━━ TEXT SEGMENT ━━
V J Day September 2, 1945

9/2/17

Not all Task Force ships could fit into Tokyo Bay for the historic day.   Many of the warships that had endured all those Battles and Campaigns were stacked up in Sagami Wan Bay outside of Tokyo Bay waiting for a “spot” to drop anchor and bear witness to the Signing of the Articles of Surrender.   The day was rife with politics and political decisions   – not the least of which was the presence of General MacArthur, the polarizing character who was a threat to run against Harry Truman in the next election.   The selection of the Battleship Missouri (the johnny-come-lately that entered the Pacific War just in time for Okinawa)   –   Harry Truman’s home state   . . .   and last, but not least, the British task group ships, who finally got around to go the Pacific and joined TF58   –   around the same time as the Missouri (mop-up duty).

No room for the Boston.
━━━
:: REQUIRED WORK ::
1. In the V-J Day text, where were many of the warships waiting for a spot to drop anchor?
2. Reproduce the V-J Day text with "warships" changed to "vessels", beginning at the words "V J Day September" and stopping after "Missouri (mop-up duty).".
These items were drawn from a separate source and are unrelated to the V-J Day text.
━━ INFORMATION GIVEN ━━
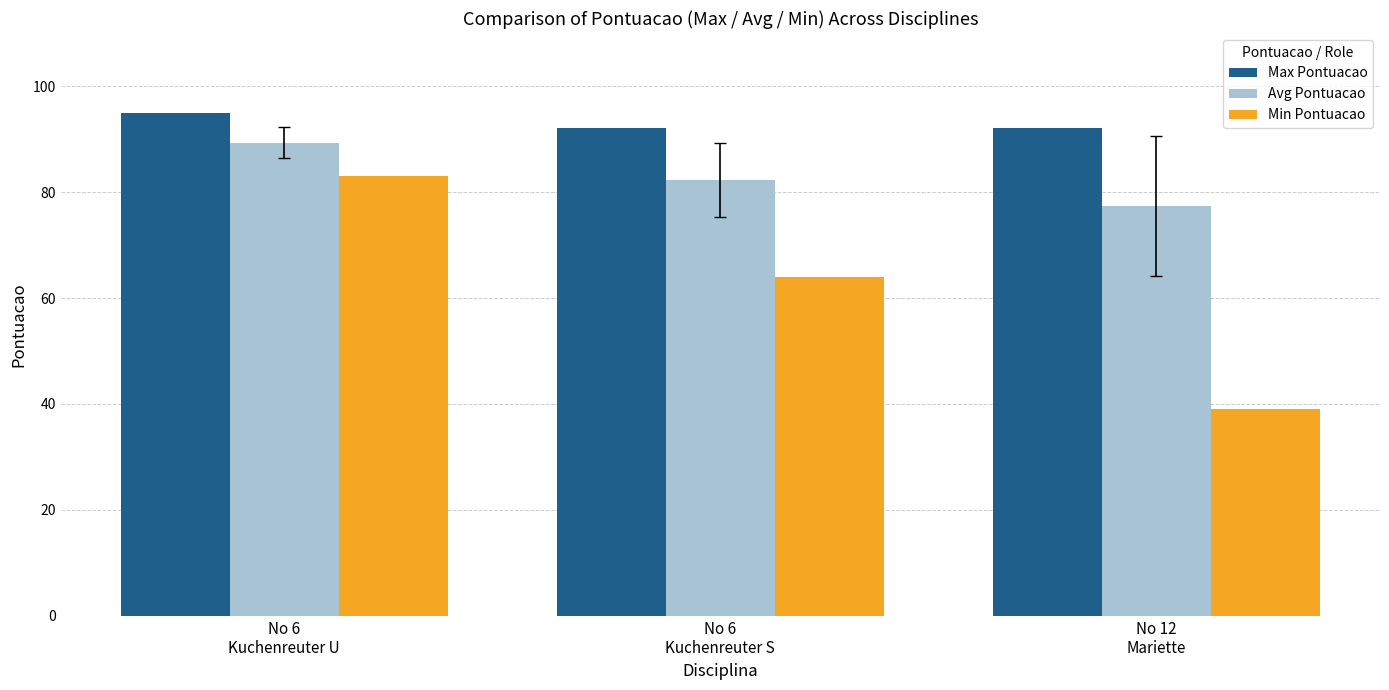

Read the Max Pontuacao value at No 12
Mariette.

92.0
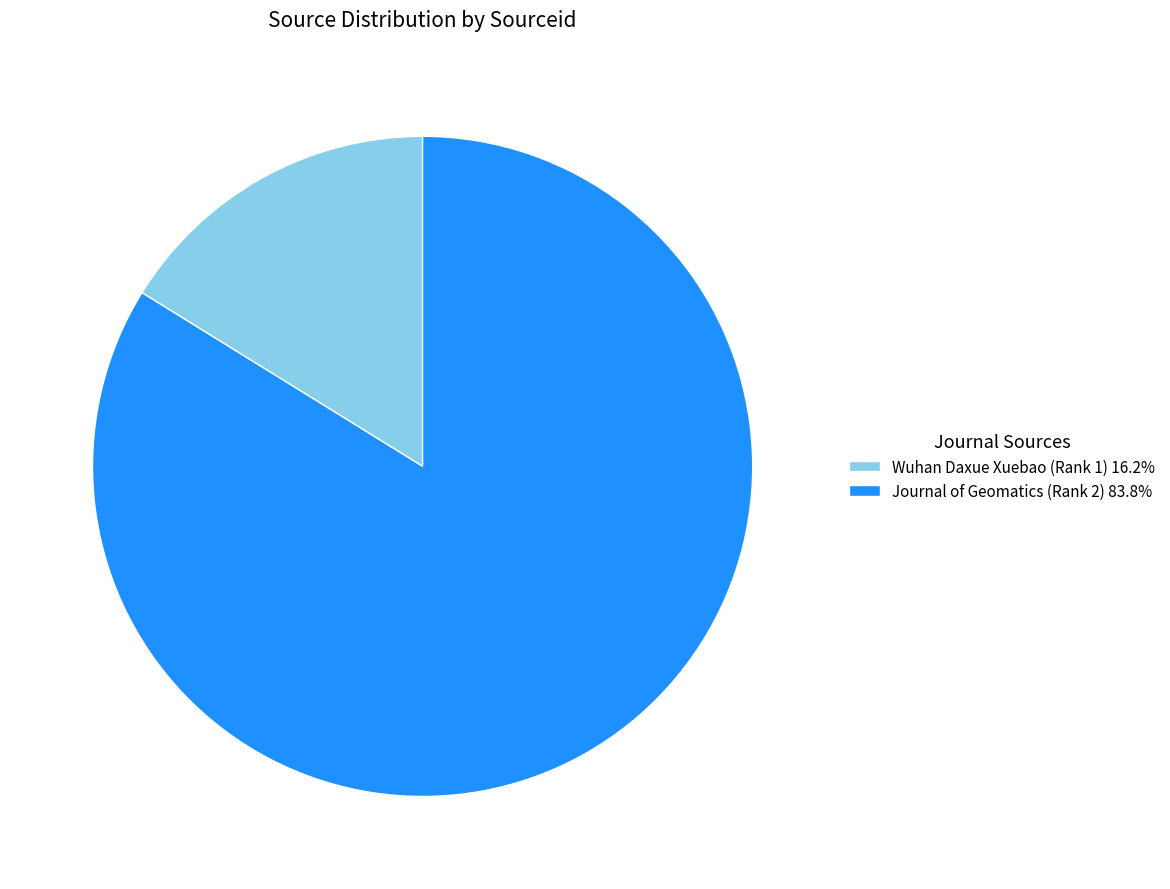

What is the largest slice in the pie chart?

Journal of Geomatics (Rank 2)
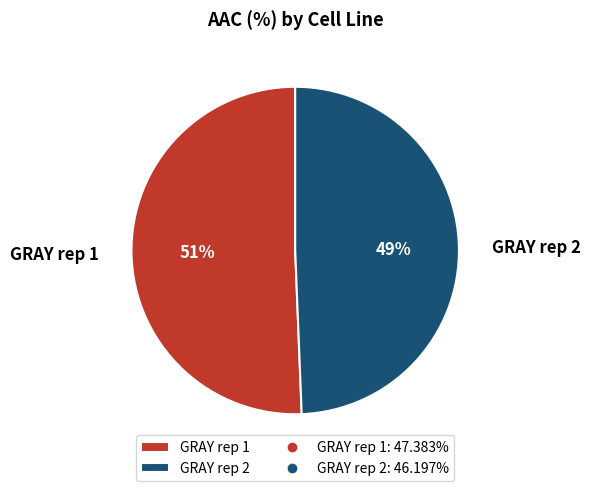

What percentage is the GRAY rep 2 slice, to the nearest percent?

49%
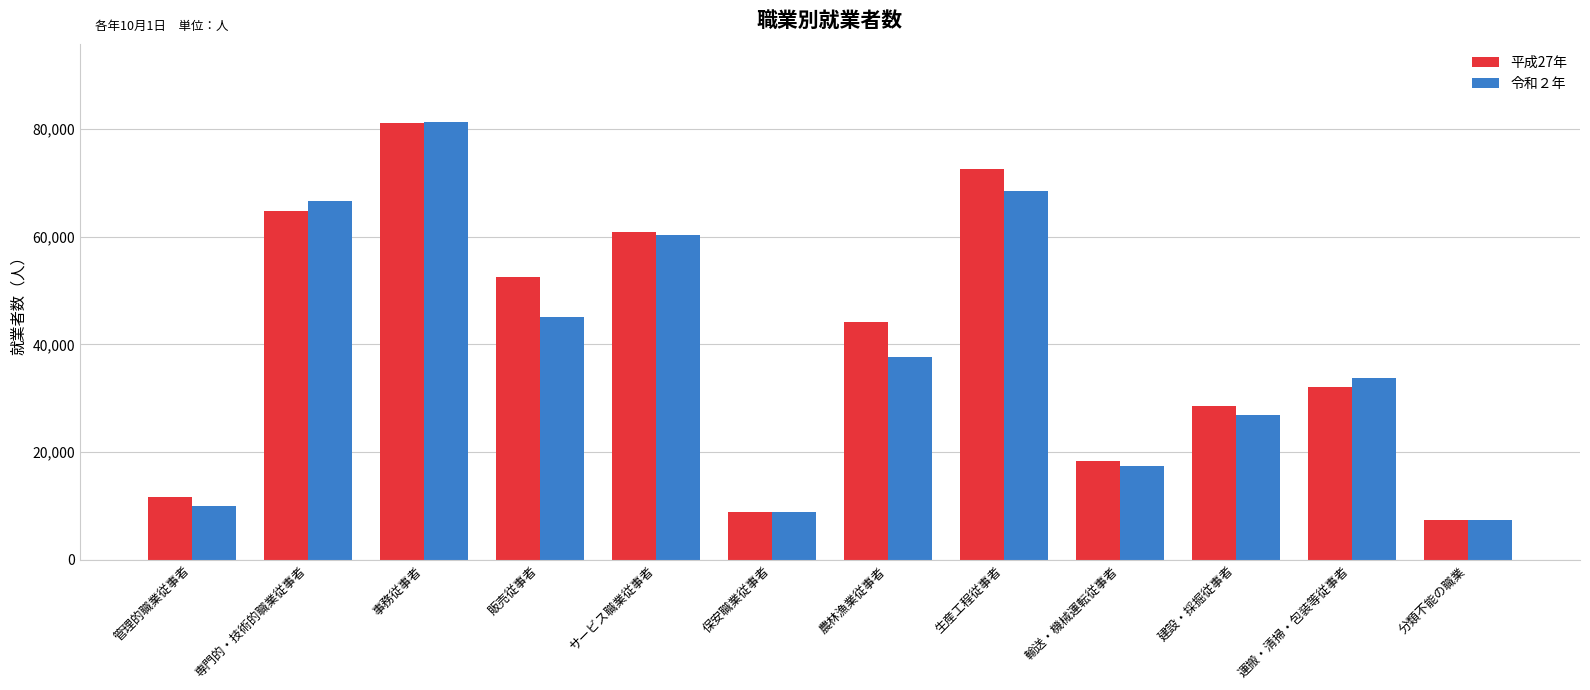

What is the label of the 10th bar from the left?

建設・採掘従事者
━━━
:: SOLUTIONS BELOW ::
1. In Sagami Wan Bay, outside of Tokyo Bay.

2.
V J Day September 2, 1945

9/2/17

Not all Task Force ships could fit into Tokyo Bay for the historic day.   Many of the vessels that had endured all those Battles and Campaigns were stacked up in Sagami Wan Bay outside of Tokyo Bay waiting for a “spot” to drop anchor and bear witness to the Signing of the Articles of Surrender.   The day was rife with politics and political decisions   – not the least of which was the presence of General MacArthur, the polarizing character who was a threat to run against Harry Truman in the next election.   The selection of the Battleship Missouri (the johnny-come-lately that entered the Pacific War just in time for Okinawa)   –   Harry Truman’s home state   . . .   and last, but not least, the British task group ships, who finally got around to go the Pacific and joined TF58   –   around the same time as the Missouri (mop-up duty).